WASHINGTON – Les démocrates du Sénat ont mis en lumière mercredi les restrictions électorales au Texas alors qu’ils avançaient avec un projet de loi qui rétablirait le contrôle fédéral en vertu de la loi historique de 1965 sur les droits de vote.

Mais la loi sur l’avancement des droits de vote de John Lewis fait face à une résistance républicaine féroce et il est peu probable qu’elle passe au Sénat à moins que les démocrates ne parviennent à éliminer l’obstruction systématique.

La Cour suprême a stérilisé la loi de 1965 en 2013, mettant fin à la nécessité pour les États ayant des antécédents de discrimination de demander l’approbation du ministère de la Justice avant de modifier les règles électorales.

“La législation (…) est l’aboutissement de plusieurs mois de négociations à la fois ici au Sénat et à la Chambre, et de consultations avec le ministère de la Justice”, a déclaré le sénateur Patrick Leahy, D-Vt., lors de l’audience. «Nous avons fait notre part en introduisant une version du Sénat qui est restée fidèle aux objectifs de la législation adoptée par la Chambre. … Cela ne devrait pas être une question partisane.

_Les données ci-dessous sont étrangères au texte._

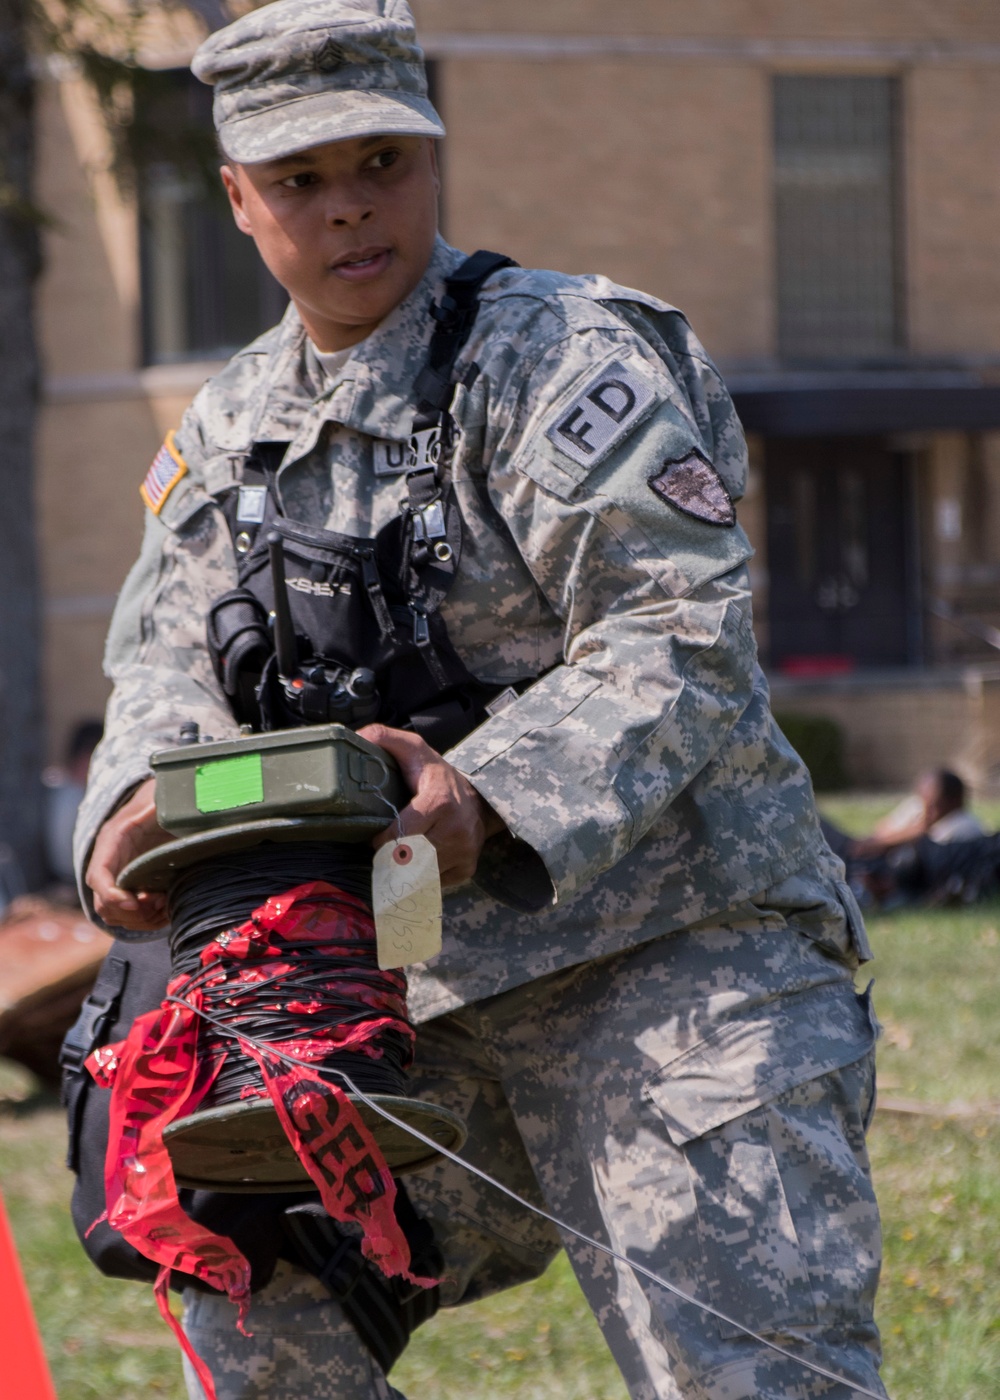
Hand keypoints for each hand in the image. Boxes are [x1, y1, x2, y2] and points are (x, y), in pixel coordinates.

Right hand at [85, 778, 172, 930]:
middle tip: (158, 902)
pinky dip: (147, 921)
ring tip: (164, 905)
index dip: (110, 894)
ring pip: (115, 915)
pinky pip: (130, 916)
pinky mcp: (132, 886)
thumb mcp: (159, 799)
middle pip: (103, 903)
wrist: (163, 800)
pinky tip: (167, 910)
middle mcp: (110, 862)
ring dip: (140, 919)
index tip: (132, 903)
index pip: (97, 876)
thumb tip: (161, 807)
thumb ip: (159, 805)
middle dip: (130, 912)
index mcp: (112, 841)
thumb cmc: (160, 798)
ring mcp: (119, 877)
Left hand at [357, 725, 505, 887]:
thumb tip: (359, 738)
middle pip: (409, 860)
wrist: (477, 798)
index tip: (375, 838)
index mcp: (439, 802)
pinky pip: (434, 882)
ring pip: (420, 875)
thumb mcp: (413, 749)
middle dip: (390, 859)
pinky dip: (422, 875)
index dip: (381, 841)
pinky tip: (419, 861)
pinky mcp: (467, 868)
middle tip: (382, 851)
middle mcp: (457, 830)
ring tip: (398, 858)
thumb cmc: (435, 775)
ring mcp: (464, 852)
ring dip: (405, 870)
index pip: (400, 835)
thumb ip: (384, 738)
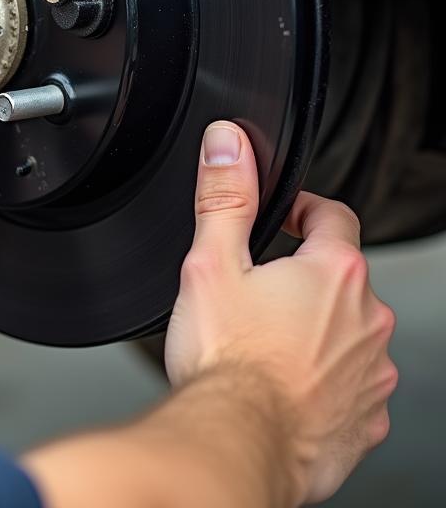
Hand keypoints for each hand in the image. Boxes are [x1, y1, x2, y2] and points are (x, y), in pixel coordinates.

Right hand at [165, 122, 397, 503]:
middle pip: (342, 278)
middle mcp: (368, 320)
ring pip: (348, 334)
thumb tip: (229, 142)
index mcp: (334, 273)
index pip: (335, 215)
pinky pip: (349, 387)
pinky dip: (322, 382)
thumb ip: (225, 196)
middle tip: (257, 289)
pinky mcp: (365, 420)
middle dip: (304, 276)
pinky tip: (282, 385)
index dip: (305, 211)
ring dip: (316, 330)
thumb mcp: (212, 261)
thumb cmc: (228, 359)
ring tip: (265, 342)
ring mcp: (372, 374)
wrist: (239, 443)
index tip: (284, 220)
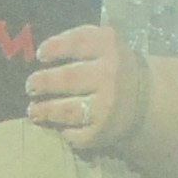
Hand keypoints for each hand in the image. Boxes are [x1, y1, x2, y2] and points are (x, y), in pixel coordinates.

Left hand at [26, 24, 146, 152]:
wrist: (146, 100)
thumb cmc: (112, 68)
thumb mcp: (104, 46)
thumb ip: (75, 44)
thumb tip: (35, 54)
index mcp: (110, 49)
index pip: (78, 43)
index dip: (56, 48)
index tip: (40, 55)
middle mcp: (110, 77)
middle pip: (69, 78)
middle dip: (43, 82)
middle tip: (31, 86)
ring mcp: (107, 106)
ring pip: (67, 110)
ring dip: (45, 110)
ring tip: (33, 110)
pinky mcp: (102, 132)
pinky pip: (74, 133)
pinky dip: (61, 130)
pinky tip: (55, 125)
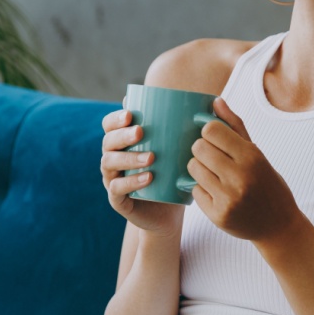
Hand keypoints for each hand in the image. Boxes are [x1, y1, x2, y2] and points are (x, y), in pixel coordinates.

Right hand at [100, 106, 181, 235]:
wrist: (169, 212)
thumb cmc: (172, 175)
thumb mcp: (176, 152)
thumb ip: (180, 129)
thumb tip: (206, 102)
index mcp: (122, 143)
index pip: (109, 125)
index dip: (116, 118)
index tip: (131, 114)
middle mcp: (113, 158)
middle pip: (108, 141)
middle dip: (122, 135)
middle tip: (140, 132)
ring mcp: (112, 179)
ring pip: (109, 163)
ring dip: (129, 158)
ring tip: (151, 158)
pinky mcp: (117, 199)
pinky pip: (117, 188)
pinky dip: (131, 182)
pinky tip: (147, 178)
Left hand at [186, 98, 300, 242]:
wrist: (278, 225)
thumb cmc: (267, 183)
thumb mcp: (257, 153)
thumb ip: (235, 126)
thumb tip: (215, 101)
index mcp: (252, 157)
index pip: (211, 130)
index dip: (208, 132)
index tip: (215, 139)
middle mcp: (240, 177)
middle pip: (198, 148)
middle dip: (202, 150)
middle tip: (213, 158)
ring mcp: (228, 198)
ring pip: (193, 168)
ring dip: (199, 168)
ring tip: (214, 174)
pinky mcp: (218, 215)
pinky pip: (194, 190)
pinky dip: (201, 189)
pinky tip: (216, 192)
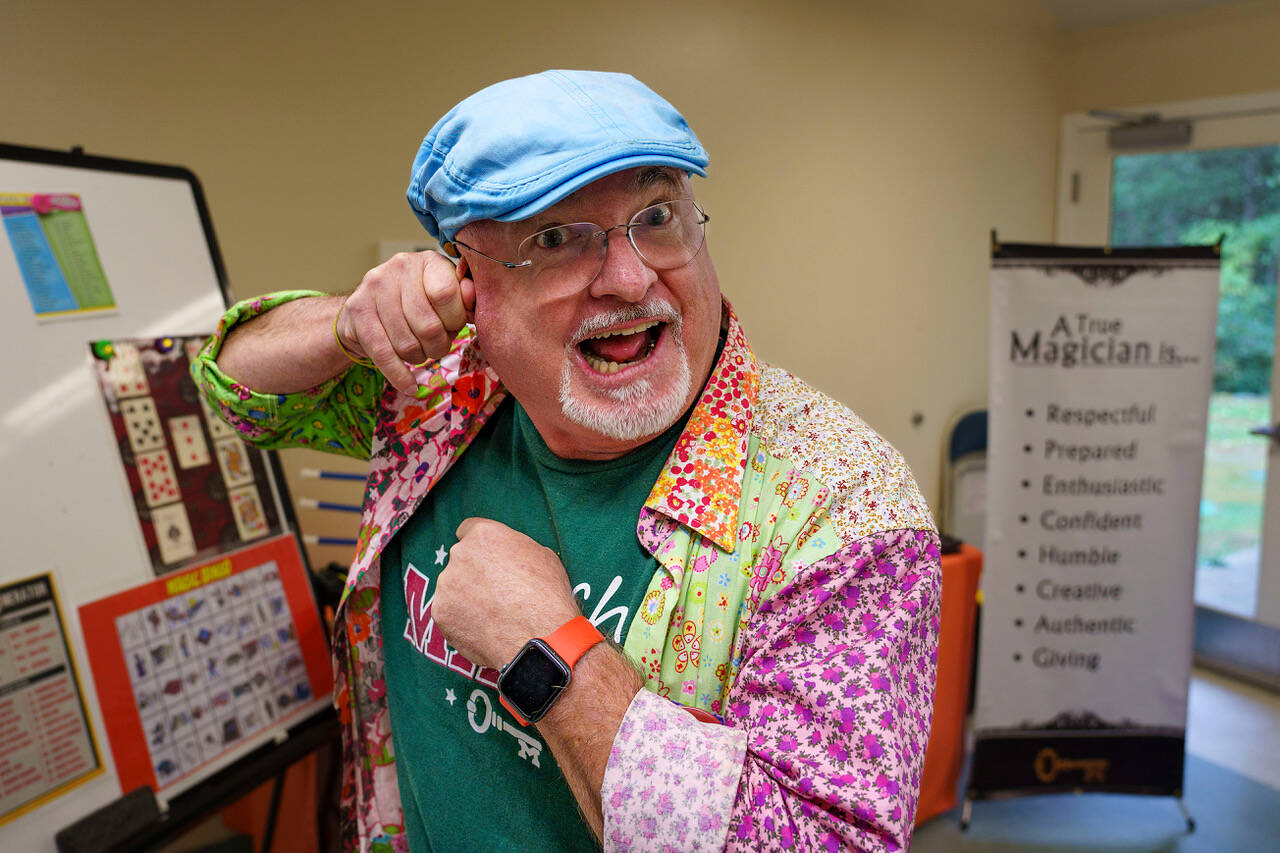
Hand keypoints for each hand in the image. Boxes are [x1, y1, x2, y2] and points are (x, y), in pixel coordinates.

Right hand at [334, 251, 475, 393]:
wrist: (368, 307)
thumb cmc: (418, 303)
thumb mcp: (447, 296)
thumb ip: (465, 298)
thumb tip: (473, 298)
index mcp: (429, 261)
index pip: (447, 295)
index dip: (455, 320)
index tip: (453, 327)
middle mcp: (400, 267)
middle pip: (428, 325)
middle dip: (439, 345)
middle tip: (437, 345)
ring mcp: (374, 287)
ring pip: (407, 344)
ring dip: (419, 357)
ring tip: (420, 351)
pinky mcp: (357, 311)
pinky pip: (383, 354)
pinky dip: (399, 376)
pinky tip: (410, 385)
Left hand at [431, 518, 581, 668]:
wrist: (539, 636)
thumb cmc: (547, 595)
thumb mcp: (541, 555)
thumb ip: (514, 549)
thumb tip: (508, 555)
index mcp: (484, 535)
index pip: (468, 530)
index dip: (479, 546)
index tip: (485, 558)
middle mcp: (460, 554)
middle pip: (460, 560)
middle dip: (473, 572)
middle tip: (495, 592)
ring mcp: (447, 584)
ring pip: (453, 587)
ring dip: (466, 596)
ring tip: (492, 614)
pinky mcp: (441, 612)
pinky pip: (449, 612)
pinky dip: (462, 619)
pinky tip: (484, 628)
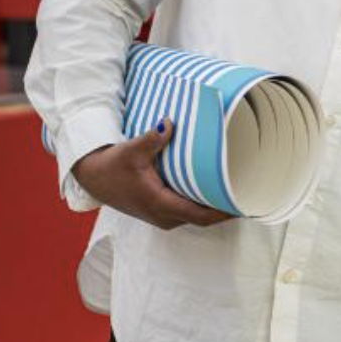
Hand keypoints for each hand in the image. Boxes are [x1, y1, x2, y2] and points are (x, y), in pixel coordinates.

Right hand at [71, 124, 234, 230]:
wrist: (92, 178)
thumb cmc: (111, 166)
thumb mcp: (131, 150)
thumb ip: (152, 138)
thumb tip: (169, 123)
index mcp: (161, 205)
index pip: (202, 215)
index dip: (226, 212)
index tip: (245, 204)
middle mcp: (163, 216)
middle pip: (203, 218)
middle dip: (225, 209)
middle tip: (248, 194)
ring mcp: (161, 216)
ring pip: (196, 217)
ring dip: (214, 208)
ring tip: (234, 192)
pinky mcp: (159, 212)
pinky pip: (188, 212)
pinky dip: (202, 205)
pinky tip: (213, 192)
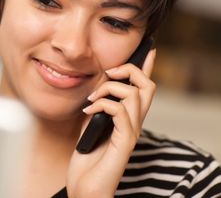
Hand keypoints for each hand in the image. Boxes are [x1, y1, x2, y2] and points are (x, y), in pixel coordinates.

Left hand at [66, 49, 156, 197]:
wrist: (84, 187)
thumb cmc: (87, 158)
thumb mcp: (91, 124)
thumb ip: (98, 107)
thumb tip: (96, 90)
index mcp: (128, 118)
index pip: (143, 88)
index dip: (146, 67)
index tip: (147, 49)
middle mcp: (134, 123)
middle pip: (147, 86)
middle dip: (129, 70)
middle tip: (107, 73)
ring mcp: (131, 133)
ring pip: (135, 95)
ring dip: (108, 89)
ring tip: (91, 100)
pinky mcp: (124, 143)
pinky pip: (121, 112)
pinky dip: (103, 105)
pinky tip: (89, 112)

Mais peu de républicains soutiennent le projet de loi, et au moins 10 seraient nécessaires pour surmonter une obstruction.

“Les démocrates ont une priorité, et c’est le pouvoir”, a déclaré mercredi le républicain du Texas. “Il y a beaucoup de dispositions terribles dans le projet de loi, mais permettez-moi d’en aborder brièvement deux : le précontrôle du ministère de la Justice pour tout le monde que les démocrates n’aiment pas, et le précontrôle du ministère de la Justice pour tout ce que les démocrates n’aiment pas.”

Le président Joe Biden a résisté aux appels des défenseurs des droits de vote à soutenir les efforts visant à modifier les règles du Sénat sur l’obstruction systématique afin de faciliter l’adoption d’une législation sur les droits de vote.

L’attachée de presse de la Maison Blanche, Jen Psaki, a réitéré mercredi que le droit de vote “est en tête de son ordre du jour”, mais a évité les demandes du président de s’insérer dans la lutte contre l’obstruction.

“Le président est également frustré que les républicains aient tellement peur de faire des réformes qui permettraient aux gens de voter plus facilement qu’ils ont bloqué cet effort.” elle a dit. « Il veut signer cela dans la loi. »

La décision de la Cour suprême de 2013 Shelby County contre Holder a abandonné la formule utilisée pour déterminer quels États doivent obtenir une autorisation préalable du ministère de la Justice avant de modifier les lois électorales ou de redessiner les circonscriptions électorales. Sans cette formule, les dispositions d’application de la loi de 1965 sur les droits de vote ne peuvent être mises en œuvre.

Entre autres objectifs, la loi John Lewis cherche à rétablir ce précontrôle et à préciser quels États et zones y sont soumis.

“Récemment, il y a eu une résurgence des attaques contre les droits de vote, y compris … des plans de redécoupage racialement gerrymandered, des bureaux de vote éliminés ou regroupés dans des communautés de couleur … et plus encore”, a déclaré Kristen Clarke, procureur général adjoint, lors de l’audience de mercredi. «Ces nouvelles lois ne peuvent être contestées que par le biais de litiges au cas par cas longs, prolongés et gourmands en ressources, que nous avons menés dans des États comme le Texas et la Caroline du Nord.»

Le président du comité judiciaire, le sénateur Dick Durbin, D-Ill., a visé le projet de loi 1 du Sénat du Texas, la refonte des élections que le gouverneur Greg Abbott a promulguée au nom de la sécurité électorale le 31 août.

« Le procureur général du Texas a passé 22 000 heures à rechercher des preuves de fraude. On pourrait penser qu’ils auraient vraiment plaidé leur cause. Ce qu’ils ont trouvé pour tenter de justifier le SB 1 était le suivant : seulement 16 cas potentiels de fraude sur 17 millions d’électeurs inscrits », a déclaré Durbin. « Cette notion de fraude électorale est une ruse, en ce qui me concerne. »

La loi John Lewis était l’un des deux principaux projets de loi que les démocrates de la Chambre du Texas ont poussés à adopter le Congrès lorsqu’ils ont rompu le quorum à l’Assemblée législative du Texas et se sont envolés pour Washington cet été.

Emilie Caldwell. Emily Caldwell couvre la politique à Washington pour The Dallas Morning News. Elle est originaire de College Station, au Texas, et est diplômée de l’Université du Texas à Austin en mai avec des diplômes en journalisme et en études latino-américaines. Elle a passé plusieurs années au Daily Texan, le journal étudiant de l’UT, et a été rédactrice en chef l’année dernière.